Topic embedding 需要一些关注

simon · 2023 年4 月 24 日 22:32

今天，在点击 Introducing Discourse AI 的“显示完整帖子”按钮后，我被提醒了这一点。在 Discourse 上显示的完整帖子缺少所有图片和许多标题。更令人困惑的是，图片说明显示出来了，但没有关联的图片。

通过调整 Meta 的 allowed embed selectors 站点设置：https://meta.discourse.org/t/configure-the-allowed-embed-selectors-setting/134481，或许可以修复 Meta（Ghost？）博客上的问题。根据过去的经验，我知道获取此设置可能是一个棘手的过程。如果您尝试调整它，请密切关注结果。

Discourse 作为外部帖子的评论系统有很大的潜力，但要做好这项工作，“显示完整帖子”按钮需要可靠地拉取外部帖子的所有元素。我认为问题在于用于解析外部帖子的 Ruby Readability gem 并非用于 Discourse 使用它的目的。它也没有积极维护：https://github.com/cantino/ruby-readability。

Falco · 2023 年4 月 24 日 22:39

是的，在这一点上，我们要么转向其他能使其稍好一些的东西，要么改变嵌入策略，将 Show Full Post 改为 Read Full Post，这是一个指向原始帖子的简单链接。毕竟，与处理每个网站上所有可能的嵌入问题作斗争可能是徒劳的。

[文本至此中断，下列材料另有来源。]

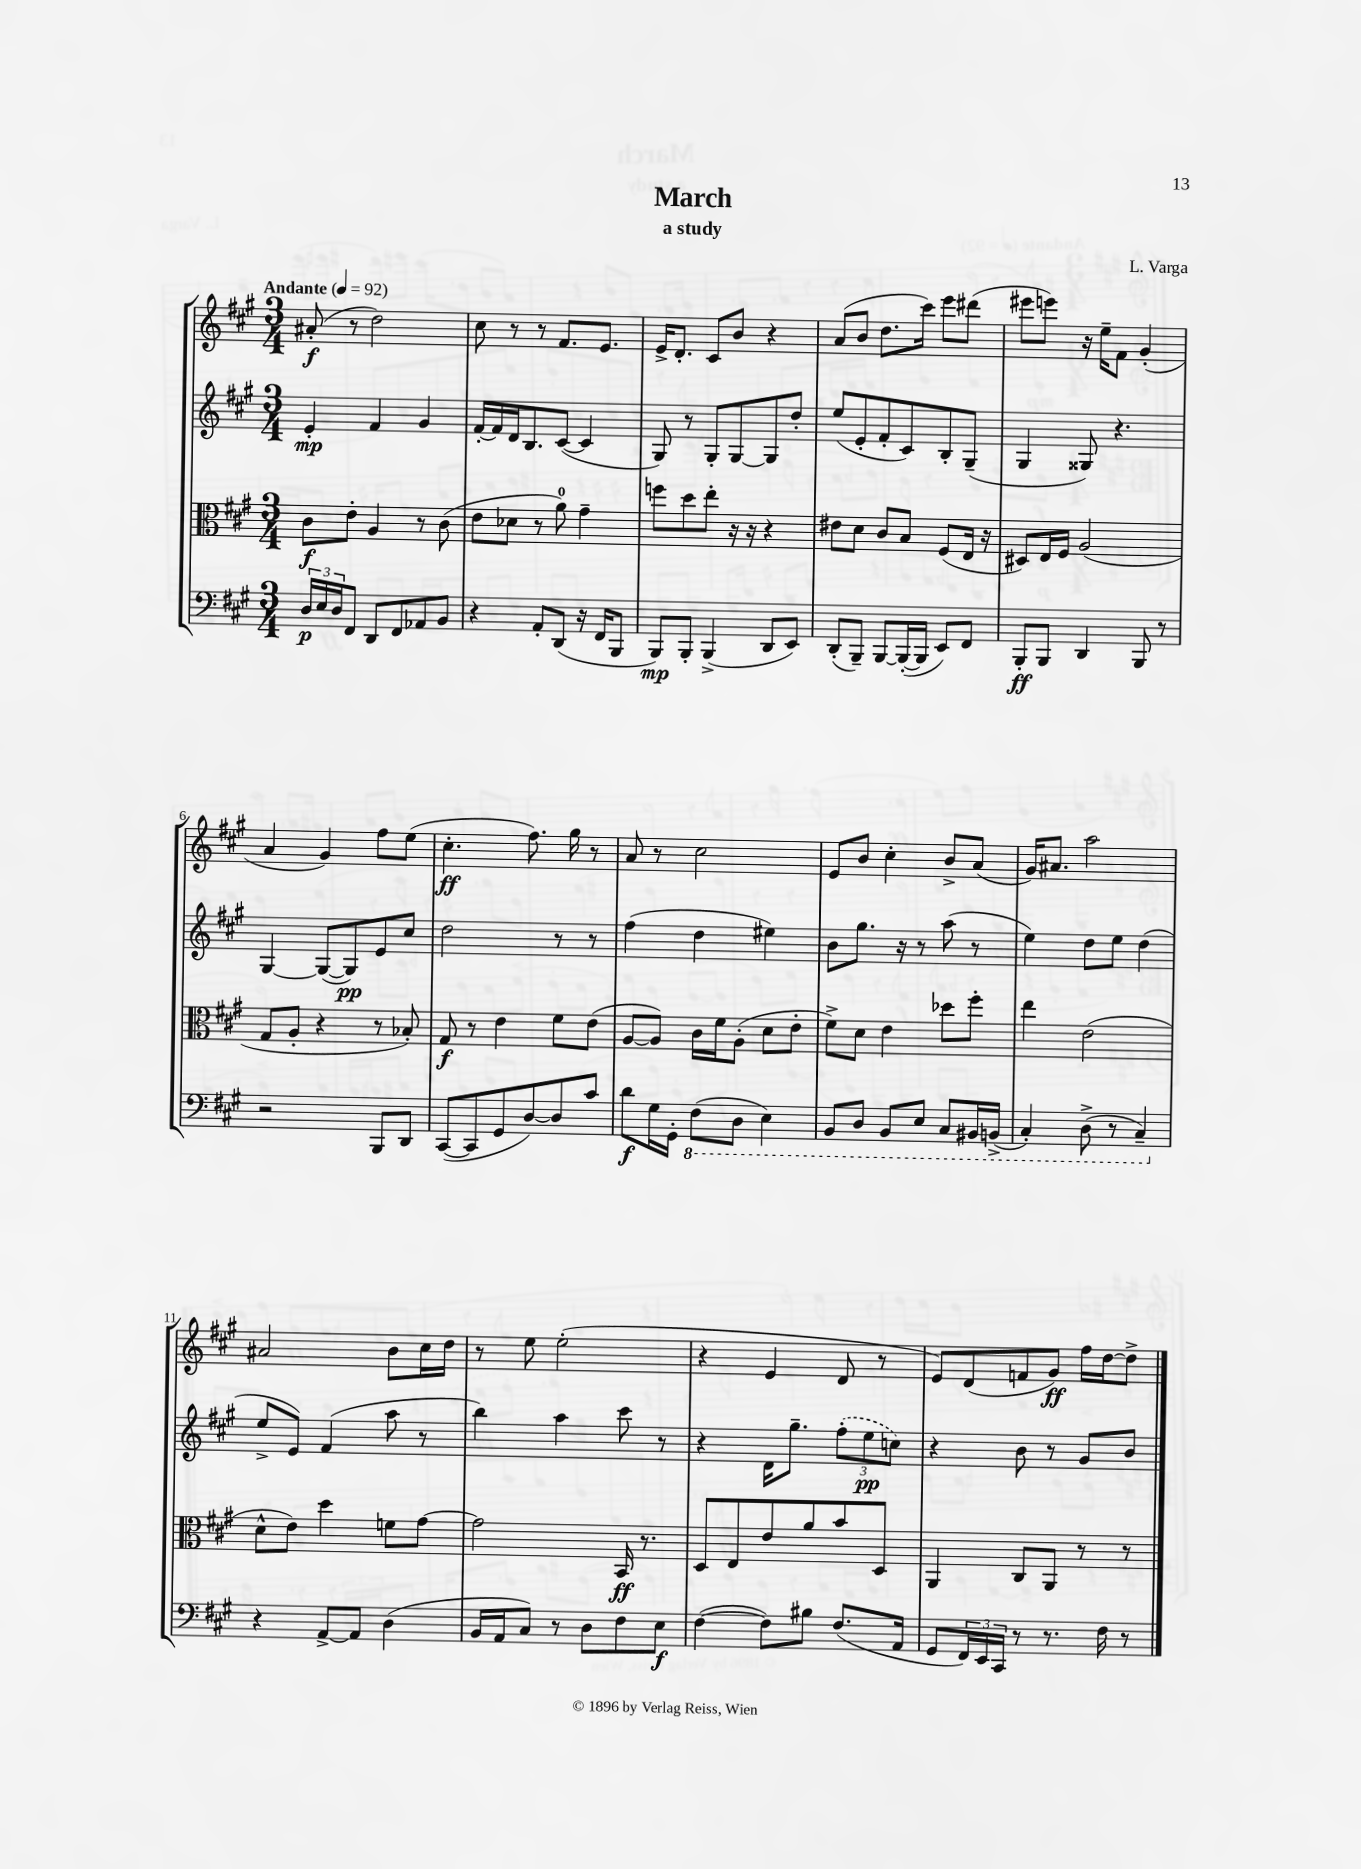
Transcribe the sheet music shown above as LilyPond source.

\header { title = "March" composer = "L. Varga" subtitle = "a study" }
<<
\new StaffGroup <<
\new Staff = "s0" {
    \clef treble \key a \major \numericTimeSignature \time 3/4 \tempo "Andante" 4 = 92
    ais'8-.\f( r8 d''2) |
    cis''8 r8 r8 fis'8. e'8. |
    e'16-> d'8.-. cis'8 b'8 r4 |
    a'8( b'8 d''8. cis'''16) e'''8 dis'''8( |
    eis'''8 e'''8) r16 e''16-- fis'8 gis'4-.( |
    a'4 gis'4) fis''8 e''8( |
    cis''4.-.\ff fis''8.) gis''16 r8 |
    a'8 r8 cis''2 |
    e'8 b'8 cis''4-. b'8-> a'8( |
    gis'16) ais'8. a''2 |
    ais'2 b'8 cis''16 d''16 |
    r8 e''8 e''2-.( |
    r4 e'4 d'8 r8 |
    e'8) d'8( f'8 gis'8\ff) fis''16 d''16~ d''8-> \bar "|." |
}
\new Staff = "s1" {
    \clef treble \key a \major \numericTimeSignature \time 3/4
    e'4-.\mp fis'4 gis'4 |
    fis'16~-. fis'16 d'16 b8. cis'8~( cis'4 |
    gis8) r8 gis8-. gis8~ gis8 d''8-. |
    e''8( e'8-. fis'8-. cis'8) b8-. gis8--( |
    gis4 gisis8) r4. |
    gis4~ gis8~( gis8\pp) e'8 cis''8 |
    d''2 r8 r8 |
    fis''4( d''4 eis''4) |
    b'8 gis''8. r16 r8 a''8( r8 |
    e''4) d''8 e''8 d''4( |
    e''8-> e'8) fis'4( a''8 r8 |
    b''4) a''4 cis'''8 r8 |
    r4 d'16 gis''8.-- \tuplet 3/2 { \once \slurDashed fis''8-.( e''8\pp c''8) } |
    r4 b'8 r8 gis'8 b'8 \bar "|." |
}
\new Staff = "s2" {
    \clef alto \key a \major \numericTimeSignature \time 3/4
    cis'8\f e'8-. a4 r8 cis'8( |
    e'8 des'8 r8 a'8-0) gis'4-- |
    f''8 d''8 e''8-. r16 r16 r4 |
    eis'8 d'8 cis'8 b8 fis8( e16 r16 |
    dis8) e16 fis16 a2( |
    gis8 a8-. r4 r8 bes8-.) |
    gis8\f r8 e'4 fis'8 e'8( |
    a8~ a8) cis'16 fis'16 a8-.( d'8 e'8-. |
    fis'8->) d'8 e'4 des''8 fis''8-. |
    e''4 e'2( |
    d'8-^ e'8) d''4 f'8 gis'8~ |
    gis'2 b,16\ff r8. |
    d8 e8 e'8 a'8 b'8 d8 |
    a,4 cis8 a,8 r8 r8 \bar "|." |
}
\new Staff = "s3" {
    \clef bass \key a \major \numericTimeSignature \time 3/4
    \tuplet 3/2 { d16\p e16 d16 } fis,8 d,8 fis,8 aes,8 b,8 |
    r4 a,8-. d,8( r16 fis,16 b,,8 |
    b,,8\mp) b,,8-. b,,4->( d,8 e,8) |
    d,8-.( b,,8--) b,,8~ b,,16~-.( b,,16 e,8) fis,8 |
    b,,8-.\ff b,,8 d,4 b,,8 r8 |
    r2 b,,8 d,8 |
    cis,8~( cis,8 gis,8 d8~) d8 cis'8 |
    d'8\f gis16 gis,16-. \ottava #-1 fis,8( d,8 e,4) |
    b,,8 d,8 b,,8 e,8 cis,8 bis,,16 b,,16->( |
    cis,4-.) d,8->( r8 cis,4--) \ottava #0 |
    r4 a,8~-> a,8 d4( |
    b,16 a,16 cis8) r8 d8 fis8 e8\f |
    fis4~( fis8) bis8 fis8.( a,16 |
    gis,8 \tuplet 3/2 { fis,16) e,16 cis,16 } r8 r8. fis16 r8 \bar "|." |
}
>>
>>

Falco · 2023 年4 月 27 日 14:38

@sam 刚修好了，看一下。

jordan-violet · 2023 年4 月 27 日 15:21

我们正准备将博客发布到 Ghost，并利用 Ghost 与 Discourse 的集成。很高兴看到这一变化！

simon · 2023 年4 月 27 日 17:54

图片现在正在被拉入。我不擅长“找不同”类型的谜题，但我仍然看到一些不同之处：

缺少“语义相关主题”标题
缺少“社区情绪”标题
“模块提供商”部分缺少无序列表
缺少“在您的社区上安装 Discourse AI”标题

理想情况下，“注册我们的时事通讯”提示应从嵌入的帖子中排除。

能够轻松引用嵌入的帖子似乎很重要。现在想来，我不确定当点击嵌入帖子的引用的“展开/折叠”和“转到帖子”按钮时，预期的行为是什么。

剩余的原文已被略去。